_Task set:_
1. Answer these about the f2fs patch reply:
(a) How large was the disk in the FG_GC test?
(b) What were the legacy and packed skipped_gc_rwsem counts?
(c) What does the reply name as the primary effect of grouping by inode?
2. Please rewrite the part of the f2fs patch reply that opens with the words containing "Date: Tue Jun" and closes with "review. Replies inline.", changing "review" to "feedback".

+++ Passage for review

RE:(2) [PATCH v2 2/2] f2fs: pack same-inode blocks by inode during FG_GC

From: Daejun Park

Date: Tue Jun 30 2026 - 00:25:15 EST

On 6/29/26 20:08, Chao Yu wrote:
> On 6/5/26 17:13, Daejun Park wrote:

Hi Chao,

Thanks for the review. Replies inline.

>> Natural FG_GC under tight cold migration (mkfs.f2fs -s 32, 2 GiB disk
>> 90 % fill, 6 hot x 200 MiB + 6 cold x 100 MiB interleaved, 300 s rewrite):
>> legacy cold extents 350 -> 357 (delta +7, no improvement)
>> packed cold extents 350 -> 132 (delta -218, -63 % reduction)
>> per user iter:
>> move_blks legacy 42344 packed 34822 (-18 %)
>> skipped_gc_rwsem legacy 108 packed 44 (-59 %)
>> hot rewrite iters in fixed 300 s window: +45 %
>
> Can you please explain why we can get above benefits except per-file defragment
> during FGGC? Not sure, due to in paralell rewriting/removing races w/ fggc on
> the same section?

The primary effect is per-file defragmentation; the move_blks and
skipped_gc_rwsem deltas follow from it. Grouping by inode writes each file's
surviving blocks as one contiguous run, so a destination section fills with
whole-file runs that share a lifetime instead of an interleave of many inodes.
An all-cold section is rarely re-invalidated by the hot rewrites, so it drops
out of the FG_GC victim pool and its cold blocks stop being re-collected; in the
legacy order the section mixes several inodes, the hotter ones keep partially
invalidating it, it is GC'd again, and the cold blocks are dragged along -- that
repeated re-collection is the extra move_blks.

++++++
+++ Supplied information

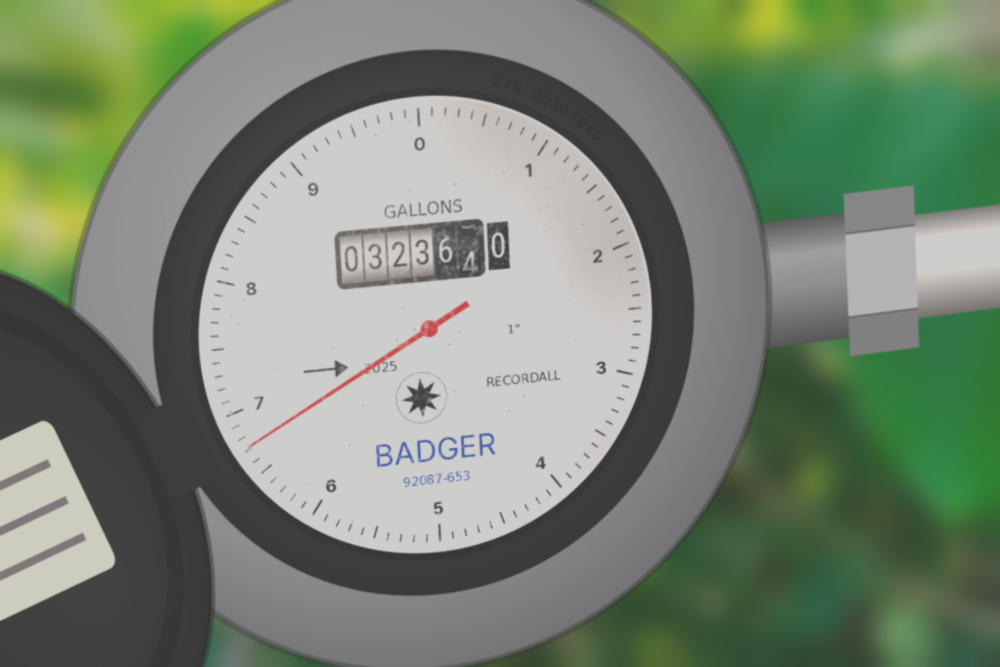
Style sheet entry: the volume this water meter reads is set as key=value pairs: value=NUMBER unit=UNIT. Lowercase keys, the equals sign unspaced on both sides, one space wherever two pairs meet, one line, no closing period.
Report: value=323636.7 unit=gal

++++++

_Responses:_
1.
(a) 2 GiB
(b) Legacy 108, packed 44 (-59 %)
(c) Per-file defragmentation

2.
Date: Tue Jun 30 2026 - 00:25:15 EST

On 6/29/26 20:08, Chao Yu wrote:
> On 6/5/26 17:13, Daejun Park wrote:

Hi Chao,

Thanks for the feedback. Replies inline.